We've recently started taking a more active interest in well-being and the affect it has on people especially in times of financial difficulty. In the wake of the global financial crisis, household income and wealth, jobs and housing conditions have deteriorated and have not completely recovered in many OECD countries.

The number of discouraged workers and inactive people has increased, as has perceived work-life conflicts for employed people. Clear negative trends have emerged with increasing levels of stress, lower life satisfaction an decreasing trust in national governments.

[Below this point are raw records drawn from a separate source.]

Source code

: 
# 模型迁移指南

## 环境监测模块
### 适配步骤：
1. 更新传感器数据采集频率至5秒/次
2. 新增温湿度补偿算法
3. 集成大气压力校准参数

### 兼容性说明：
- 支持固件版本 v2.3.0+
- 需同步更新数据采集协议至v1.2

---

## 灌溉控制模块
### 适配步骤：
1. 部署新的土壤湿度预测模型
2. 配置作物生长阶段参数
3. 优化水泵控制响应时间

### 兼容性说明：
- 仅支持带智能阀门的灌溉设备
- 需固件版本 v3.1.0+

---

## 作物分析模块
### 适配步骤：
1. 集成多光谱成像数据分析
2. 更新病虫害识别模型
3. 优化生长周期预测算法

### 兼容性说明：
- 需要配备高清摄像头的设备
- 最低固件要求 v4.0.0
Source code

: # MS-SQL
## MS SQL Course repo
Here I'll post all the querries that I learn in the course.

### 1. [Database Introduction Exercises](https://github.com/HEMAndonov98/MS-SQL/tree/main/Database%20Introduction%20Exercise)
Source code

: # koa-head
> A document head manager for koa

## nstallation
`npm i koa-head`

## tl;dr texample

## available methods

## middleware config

The Sovereign Wellbeing Index is the first national representation of wellbeing in New Zealand – defined as how New Zealanders are faring on a personal and social level. Developed by AUT University’s Human Potential Centre, in partnership with Sovereign, the inaugural survey, taken in 2012, contains measures of wellbeing, socio demographics and lifestyle behaviours.

Overall New Zealand satistics are surprisingly low in overall wellbeing compared to the world. A deeper dive into the research found some specific insights about our nation and how we currently stand within some of the key elements of wellbeing, for example:

Exercising: For every increase in exercise – even a small one – there was a boost in overall wellbeing. Men under 30 were far more active than their female counterparts. Women aged over 80 exercised more often than women of any other age group, while women aged 18-20 were the least active of any group. People with the highest household incomes (over $150,000) were the most active of any income group.

Learning: The more people learned, there was a boost in overall wellbeing. People aged under 30 and over 60 were more likely to be learning a great deal – more than people aged 30 to 59. Young men were more likely to be learning than young women.

Social connection: People aged 18-20 and in their seventies were the most likely to connect more than once a week, while people aged 30 to 59 were the least likely. People with very low and very high household incomes connected more often than those in between.